Key matchup: Gilmer offensive skill-position players vs. Henderson’s back-seven defenders. The Buckeyes’ offense has been simply unstoppable this season, and one of the main reasons why is their extremely deep pool of backs and receivers. In six games, 13 different Gilmer players have scored touchdowns. Receiver Desmond Pollard and running back Kris Boyd lead the team with nine and eight touchdowns, respectively, but seven other Buckeyes have at least two touchdowns on the season.
That’s made life pretty easy for quarterback Tanner Barr, who’s completing 72.4 percent of his passes and averaging 16.5 yards per completion. It seems as if another Gilmer player breaks out each week, which was the case last week when senior running back Darrian Lewis exploded for 148 rushing yards and four touchdowns against Chapel Hill. Gilmer’s uptempo, spread attack is among the most balanced offenses in the area. The Buckeyes have run for 1,843 yards and 23 touchdowns, while throwing for 1,657 yards and 23 touchdowns.
Henderson’s linebackers and defensive backs will have quite the challenge on their hands come Saturday night. No team has come close to shutting down Gilmer’s high-powered attack, which means there is no blueprint that currently exists on how to contain the Buckeyes. Gilmer proved last week that if opposing defenses apply pressure to the passing game, it’s more than capable of exploiting teams on the ground. The Buckeyes were held to a season-low 144 passing yards against Chapel Hill, but countered with a season-best 441 yards on the ground.
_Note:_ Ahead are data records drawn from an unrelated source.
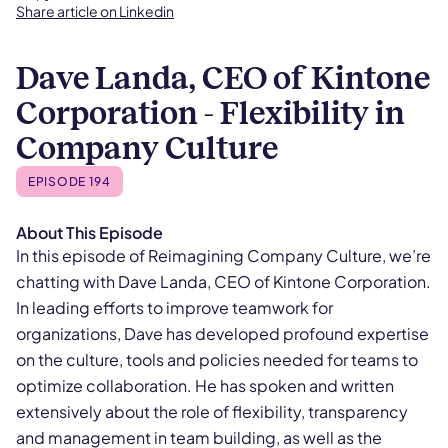
Share article on Linkedin
Dave Landa, CEO of Kintone
Corporation - Flexibility in
Company Culture
EPISODE 194
About This Episode
In this episode of Reimagining Company Culture, we’re
chatting with Dave Landa, CEO of Kintone Corporation.
In leading efforts to improve teamwork for
organizations, Dave has developed profound expertise
on the culture, tools and policies needed for teams to
optimize collaboration. He has spoken and written
extensively about the role of flexibility, transparency
and management in team building, as well as the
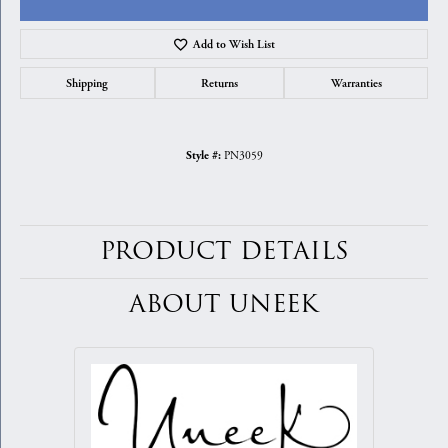
Add to Wish List
Shipping
Returns
Warranties
PN3059
Style #:
PRODUCT DETAILS
ABOUT UNEEK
It truly is a pick-your-poison proposition facing the Henderson defense. Either sell out against stopping the run and let Barr pick apart the secondary, or send extra pass rushers and have the Buckeyes’ plethora of backs gash you on the ground.
At this point the only hope Gilmer opponents have is the Buckeyes hurting themselves with turnovers and penalties. And even that hasn’t necessarily slowed the Gilmer freight train. In the second week of the season, Gilmer turned it over five times and racked more than 100 yards in penalties, but still inflicted a 34-point rout on Plano Prestonwood.
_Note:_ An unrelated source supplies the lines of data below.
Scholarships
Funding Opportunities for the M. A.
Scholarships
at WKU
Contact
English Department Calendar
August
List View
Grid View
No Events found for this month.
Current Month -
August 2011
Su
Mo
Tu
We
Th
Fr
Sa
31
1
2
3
Don’t be surprised if: Gilmer’s offense is too much for Henderson to overcome. To this point in the season, it hasn’t mattered what opposing defenses have done to attempt shutting down the Buckeyes. It hasn’t worked. Gilmer was held scoreless for the first 18 minutes last week, but the Buckeyes were able to adjust on the fly and score 29 points in the final 5:41 of the first half to build a 22-point halftime lead. Chapel Hill’s defense was coming after Barr and disrupting the timing of his receivers, but Gilmer adapted by putting a greater emphasis on running the ball. If Henderson attempts a similar approach this week, expect Gilmer to shift gears and begin pounding the Lions on the ground.